*** Extracted records ***
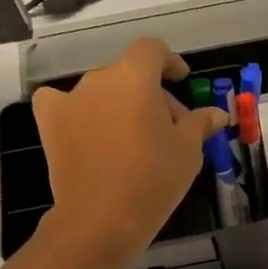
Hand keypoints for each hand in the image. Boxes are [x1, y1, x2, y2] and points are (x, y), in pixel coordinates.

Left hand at [32, 38, 226, 258]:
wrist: (102, 218)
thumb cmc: (154, 178)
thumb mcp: (188, 151)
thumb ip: (200, 123)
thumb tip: (217, 114)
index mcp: (135, 77)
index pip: (152, 50)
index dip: (169, 61)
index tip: (181, 80)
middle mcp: (100, 79)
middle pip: (129, 74)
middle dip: (150, 94)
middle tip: (168, 127)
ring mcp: (71, 100)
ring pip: (101, 91)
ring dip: (119, 104)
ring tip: (132, 137)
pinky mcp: (50, 123)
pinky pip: (61, 103)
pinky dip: (76, 110)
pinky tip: (86, 128)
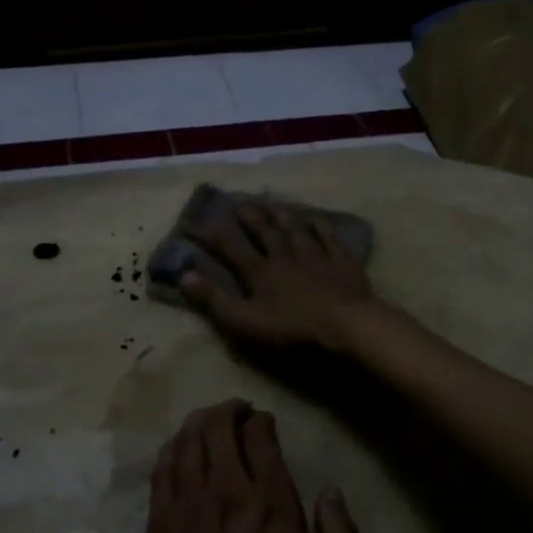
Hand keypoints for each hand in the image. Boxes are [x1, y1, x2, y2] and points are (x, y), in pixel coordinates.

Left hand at [121, 401, 360, 532]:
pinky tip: (177, 446)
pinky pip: (161, 469)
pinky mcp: (156, 526)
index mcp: (270, 505)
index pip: (260, 438)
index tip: (264, 421)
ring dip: (198, 421)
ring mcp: (184, 507)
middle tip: (238, 411)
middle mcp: (224, 493)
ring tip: (209, 419)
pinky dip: (171, 447)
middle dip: (228, 410)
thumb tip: (331, 490)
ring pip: (186, 441)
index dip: (261, 421)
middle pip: (217, 428)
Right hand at [180, 202, 377, 352]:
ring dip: (282, 215)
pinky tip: (316, 219)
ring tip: (272, 203)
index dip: (207, 234)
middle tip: (237, 202)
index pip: (228, 246)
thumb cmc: (293, 329)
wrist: (348, 326)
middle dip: (248, 216)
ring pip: (295, 228)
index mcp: (259, 271)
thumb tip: (184, 275)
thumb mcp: (245, 322)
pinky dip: (320, 226)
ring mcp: (316, 256)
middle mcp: (285, 255)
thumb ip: (214, 299)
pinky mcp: (342, 262)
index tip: (190, 222)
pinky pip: (329, 237)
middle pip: (264, 230)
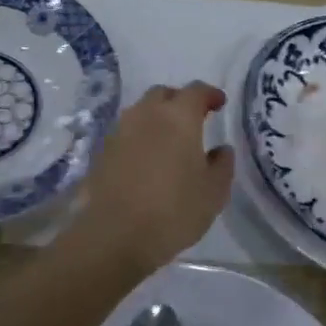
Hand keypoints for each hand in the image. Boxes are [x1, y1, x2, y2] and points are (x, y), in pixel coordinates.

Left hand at [70, 82, 235, 270]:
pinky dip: (139, 136)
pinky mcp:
*** End of Extracted records ***
→ **Problem statement**
Go line by line through the data and copy any that contain "thumb".

→ **Solution for this problem**
thumb cmc: (154, 178)
thumb mcp: (188, 151)
thumb ip: (200, 123)
thumb tip: (217, 114)
thumb tip: (331, 490)
thumb cmc: (293, 329)
thumb tip: (184, 275)
thumb mcp: (245, 322)
thumb ip: (214, 299)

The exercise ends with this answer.